To help with the second issue, I used transformers.js to load models I could run for free directly in the browser. I’m sure you can guess that this made the extension significantly slower and, since the models weren’t as good, all around less useful. I iterated through a few different models (Xenova/LaMini-Flan-T5-783M
seemed to work the best) but in all honesty, I never quite got this to be good enough to replace even GPT-3.5. If I had more time, I would have experimented with using better models or tweaking the prompt.
Results
Here are the results of running each of the models in the final variation (no-transcript, no-chat, temperature at 0) through the two test lists of videos:
GPT-4 | GPT-3.5-turbo | Local Models | |
---|---|---|---|
Should Fail | 100% | 50% | 25% |
Should Pass | 100% | 88% | 75% |
Percentage of videos correctly passed or failed
Keep in mind this is by no means a rigorous study considering there were only 8 videos in the list. Even so, GPT-4 was actually quite good at filtering the videos purely from a description, a title, and a list of topics I’m learning about.
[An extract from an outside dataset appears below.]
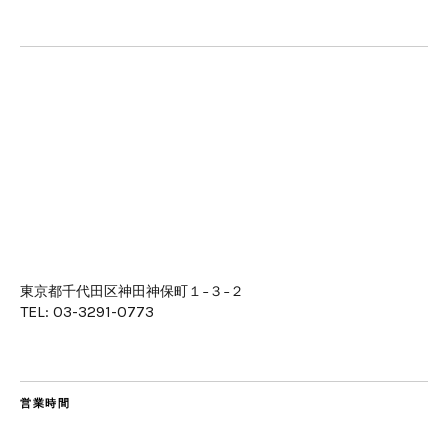
東京都千代田区神田神保町１−３−２
TEL: 03-3291-0773
営業時間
In the end, I was quite pleased with how well using an LLM as a personalized content filter worked. But, after a week of daily usage on the GPT-4 version, I ended up disabling the extension and went back to an all-out weekday YT ban. The reason was primarily because:
- YouTube is free and using this extension was not. Actually, it was pretty expensive (especially when I had transcripts turned on). A week of usage cost me about $2 ($104 a year)! As LLMs become more cost-effective, I imagine this will be less of an issue.
- The line between ‘educational’ and ‘entertaining’ content is far too blurry to achieve my real goal of improving my personal productivity. I found myself binging ‘educational’ content that met my learning goals in the same way I would with more entertainment-focused content.
Conclusion
There are many forms of higher-level, non-monotonous, cognitive thinking that we have yet to offload to LLMs. In this particular exercise, I was concerned with the idea of willpower. That is, can a reasonably sophisticated LLM be a suitable substitute for my own willpower and self-control. Is there a world where I no longer need self-accountability and self-monitoring because, with a well-tailored prompt, an LLM can make those decisions for me? Can an LLM, with my best interests in mind, alleviate the ‘burden’ of staying on task in a noisy digital world?
I don’t know. But, I hope this exercise illuminates for you, as it did for me, that it is a possibility. I see a world where, after understanding and absorbing your life goals, an LLM ensures you’re always on task and is constantly molding your digital world to ensure you stay ‘on track’.